Welcome to Mass and Alb.

“All we’re trying to do is find a safe place for a small group of people to exist and sleep temporarily while we bring some order to that street,” said Dr. Ojikutu.

City leaders have been trying to bring order to that street for years, only to find disorder returning again and again. In this context, the term “temporarily” has little meaning.

Dr. Ojikutu said people wouldn’t be allowed to use drugs inside the new area, and that security would be in place around the clock.

Technically, people aren’t allowed to use illicit drugs along Mass and Cass – but they do anyway. Addiction doesn’t care about the law, only about securing the next fix. And while this “safe sleeping area” is intended for a small cohort of homeless people who choose not to use a shelter, what’s to prevent other denizens of the Methadone Mile from seeking out the new digs?

“People are not going to be allowed to stand around outside. We will also have increased lighting, increased cameras, and the metal detector to enter the building,” Dr. Ojikutu explained.

South End residents aren’t buying it.

State Rep. John Moran, who lives in the South End, said “this is ridiculous. I’ve had it. We’re not putting a fourth shelter in the South End!”

Spreading the Mass and Cass problem to another part of the neighborhood is a recipe for disaster.

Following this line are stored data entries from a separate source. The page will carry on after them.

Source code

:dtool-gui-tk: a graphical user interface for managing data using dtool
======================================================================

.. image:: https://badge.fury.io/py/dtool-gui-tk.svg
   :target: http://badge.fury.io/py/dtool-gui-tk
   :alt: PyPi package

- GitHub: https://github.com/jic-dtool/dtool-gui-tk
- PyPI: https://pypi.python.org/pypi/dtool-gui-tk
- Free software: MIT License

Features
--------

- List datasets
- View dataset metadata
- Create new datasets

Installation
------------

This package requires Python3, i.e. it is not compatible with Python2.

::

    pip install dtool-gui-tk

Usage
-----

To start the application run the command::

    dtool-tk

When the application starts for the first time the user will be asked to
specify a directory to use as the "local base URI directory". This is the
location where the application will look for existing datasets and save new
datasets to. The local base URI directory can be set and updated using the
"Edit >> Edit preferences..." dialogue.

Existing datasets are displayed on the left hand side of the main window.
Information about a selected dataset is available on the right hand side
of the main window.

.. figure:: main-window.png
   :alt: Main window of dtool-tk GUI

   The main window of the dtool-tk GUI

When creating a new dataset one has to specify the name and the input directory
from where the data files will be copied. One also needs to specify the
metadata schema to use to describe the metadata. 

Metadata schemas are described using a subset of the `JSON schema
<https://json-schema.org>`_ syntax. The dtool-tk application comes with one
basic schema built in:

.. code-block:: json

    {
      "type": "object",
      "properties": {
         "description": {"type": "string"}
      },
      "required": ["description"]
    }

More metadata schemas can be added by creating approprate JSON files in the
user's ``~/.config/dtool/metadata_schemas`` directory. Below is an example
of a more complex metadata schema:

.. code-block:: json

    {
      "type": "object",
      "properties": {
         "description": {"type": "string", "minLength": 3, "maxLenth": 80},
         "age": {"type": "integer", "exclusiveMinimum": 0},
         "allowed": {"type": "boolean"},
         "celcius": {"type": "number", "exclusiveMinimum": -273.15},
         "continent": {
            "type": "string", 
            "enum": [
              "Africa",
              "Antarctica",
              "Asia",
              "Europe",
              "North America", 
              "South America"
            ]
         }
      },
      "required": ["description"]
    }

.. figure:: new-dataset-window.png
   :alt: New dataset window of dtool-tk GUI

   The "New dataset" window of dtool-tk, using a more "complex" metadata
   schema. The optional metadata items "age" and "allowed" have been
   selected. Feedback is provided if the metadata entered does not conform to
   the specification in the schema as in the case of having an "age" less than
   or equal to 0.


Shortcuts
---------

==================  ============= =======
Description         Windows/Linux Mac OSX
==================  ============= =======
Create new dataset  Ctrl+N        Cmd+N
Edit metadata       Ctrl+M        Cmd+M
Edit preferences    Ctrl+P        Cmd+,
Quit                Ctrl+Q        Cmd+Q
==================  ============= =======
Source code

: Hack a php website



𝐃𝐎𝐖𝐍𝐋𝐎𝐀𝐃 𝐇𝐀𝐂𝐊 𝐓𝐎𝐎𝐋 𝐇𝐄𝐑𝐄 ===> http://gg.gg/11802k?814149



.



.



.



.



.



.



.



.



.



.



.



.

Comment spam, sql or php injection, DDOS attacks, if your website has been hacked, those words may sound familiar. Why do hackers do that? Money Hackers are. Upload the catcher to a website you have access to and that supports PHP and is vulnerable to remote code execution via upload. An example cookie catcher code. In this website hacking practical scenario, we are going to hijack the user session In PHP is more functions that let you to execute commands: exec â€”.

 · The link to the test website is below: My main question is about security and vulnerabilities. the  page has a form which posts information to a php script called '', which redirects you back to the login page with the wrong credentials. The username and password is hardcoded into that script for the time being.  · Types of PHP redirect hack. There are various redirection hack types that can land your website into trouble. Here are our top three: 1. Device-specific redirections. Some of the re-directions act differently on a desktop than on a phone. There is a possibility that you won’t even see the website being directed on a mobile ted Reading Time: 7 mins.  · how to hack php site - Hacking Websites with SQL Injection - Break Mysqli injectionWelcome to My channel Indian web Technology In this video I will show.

But city leaders who dreamed up this idea are not the only ones at fault.

The South End has been Ground Zero for the horrors of the Methadone Mile for years, and that’s suited residents of other Boston neighborhoods and nearby cities and towns just fine.

Addiction and homelessness are everyone’s problem, but judging from the pushback and punchback from Revere and Quincy, who opposed putting unhoused people in a hotel and building a bridge to access rehab facilities, respectively, these are problems best left to fester in Boston.

The idea of using a Dorchester hotel as supportive housing for homeless people whipped up ire among neighborhood residents, although the BPDA ultimately approved the plan.

It’s no wonder Boston is throwing everything against the wall to see what sticks.

But maintaining the status quo for South End residents and businesses who’ve lived with the Mass and Cass mess for years has to be off the table.

Those who live in the South End need – and deserve – to sleep safely as well.